25 Comments
User's avatar
Daniel Nest's avatar

You did it again.

I propose a new tagline for your Substack: "Everything you thought was simple is actually much more complex when you start to think about it"

(On second thought, that tagline sucks. Forget I ever said anything.)

But thanks to this post, I can now sound smart when I tell my poker buddies that Texas Hold 'Em is really all about minimizing information entropy while maximizing your bets.

At which point I will no longer have any poker buddies.

Expand full comment
Suzi Travis's avatar

Hilarious! As always. I'm stealing that tagline, btw. But I'm changing two words... "Everything you thought was boring is actually much more interesting when you start to think about it"

Expand full comment
Alejandro Piad Morffis's avatar

Brilliant presentation, as usual!

Just want to add there's an equivalent interpretation for information being quantified as the neg log of the probability of the event: it gives you the minimum size (in bits) of a message encoding the outcome of that event, in a hypothetical language if which receiver and transmitter have the same knowledge except for that outcome. This had of course very practical implications in the design of Internet communication protocols: it gives us, for example, the optimal compression rate we can expect for any given piece of data, the size the redundancy payload needs to be to be able to recover from different types of errors.

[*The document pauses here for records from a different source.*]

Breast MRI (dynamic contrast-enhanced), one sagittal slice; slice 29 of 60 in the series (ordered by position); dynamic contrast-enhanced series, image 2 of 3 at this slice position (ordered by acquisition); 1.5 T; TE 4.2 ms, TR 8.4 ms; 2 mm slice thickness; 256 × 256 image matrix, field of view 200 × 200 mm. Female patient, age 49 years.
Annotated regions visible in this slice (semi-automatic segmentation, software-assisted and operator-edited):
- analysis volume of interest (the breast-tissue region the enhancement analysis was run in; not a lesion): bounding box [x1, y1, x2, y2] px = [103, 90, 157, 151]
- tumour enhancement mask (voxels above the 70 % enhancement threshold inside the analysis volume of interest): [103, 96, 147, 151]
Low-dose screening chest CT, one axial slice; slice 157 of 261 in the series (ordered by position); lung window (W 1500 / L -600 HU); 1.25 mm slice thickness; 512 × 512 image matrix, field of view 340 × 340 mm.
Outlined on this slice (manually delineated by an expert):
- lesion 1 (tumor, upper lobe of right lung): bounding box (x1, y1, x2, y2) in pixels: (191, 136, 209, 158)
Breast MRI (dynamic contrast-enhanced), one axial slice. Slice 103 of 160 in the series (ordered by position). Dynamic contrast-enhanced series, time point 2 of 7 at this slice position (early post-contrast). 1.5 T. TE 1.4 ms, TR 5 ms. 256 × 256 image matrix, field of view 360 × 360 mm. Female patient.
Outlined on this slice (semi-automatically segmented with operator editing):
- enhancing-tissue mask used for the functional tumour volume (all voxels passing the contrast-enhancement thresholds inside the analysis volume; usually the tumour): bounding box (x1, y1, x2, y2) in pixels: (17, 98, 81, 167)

But it also has a rather profound meaning in computational complexity, it gives a way to talk about the optimal program for any given problem, e.g., the smallest Turing machine that can decide if an arbitrary string is a solution to the problem or not. And this, in turn, has profound implications in machine learning and AI, as it speaks about inherent limitations of learning algorithms.

Expand full comment
Suzi Travis's avatar

Ah! Brilliant. Thank you. Is this Kolmogorov’s information theory? or similar to?

Expand full comment
Alejandro Piad Morffis's avatar

Yes! Part of it at least.

Expand full comment
Arturo Macias's avatar

This has been inspiring. Only an obvious observation. Unlike weight or volume, information is not a characteristic of reality, but of our relation to it. I have an information set, you have other. It is difficult to understand how information can be the basis of consciousness, because that is intrinsic.

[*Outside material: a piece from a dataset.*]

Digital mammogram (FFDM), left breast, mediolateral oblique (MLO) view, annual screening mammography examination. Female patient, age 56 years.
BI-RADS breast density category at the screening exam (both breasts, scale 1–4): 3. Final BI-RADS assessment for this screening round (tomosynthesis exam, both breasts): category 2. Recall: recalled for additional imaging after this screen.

But the structure of information flows look related to conscience. The experiments of Tononi on the kind of information flows that are related to conscience (=vigil or conscious dreams) vs deep sleep are convincing. The ITT, of course, is a wild extrapolation, but what else do we have?

Expand full comment
Suzi Travis's avatar

I agree, if we define information in this way, it is difficult to see how information can be the basis of consciousness. But Tononi's definition of information is radically different to Shannon's Information Theory. Tononi's definition fits more with the etymology of the word, which is to do with meaning and having the ability to make changes in the world. More on that next week.

I'm guessing by the question, 'what else do we have?', you mean, what other theories of consciousness do we have? Other than IIT, I think we're up 19 other scientific theories at the moment. So, we have options (and plenty of room for disagreements) 🤣

Expand full comment
Nick Potkalitsky's avatar

Great work! I am slightly suspicious of the notion that information is observer dependent. Seems to set some other problems in morion. Unless we distinguish info from knowledge, but then we set up a potential parallel path problem begging the quest where the two meet. It is interesting how many of these 20th century notions are so practically useful, but ultimately hinge on the idea that we ultimately have very little connection with each other or the actual universe. I don’t know what to make about that.

Expand full comment
Suzi Travis's avatar

I know, right! And I'm trying to avoid the "what is knowledge?" question, because that one's a doozy!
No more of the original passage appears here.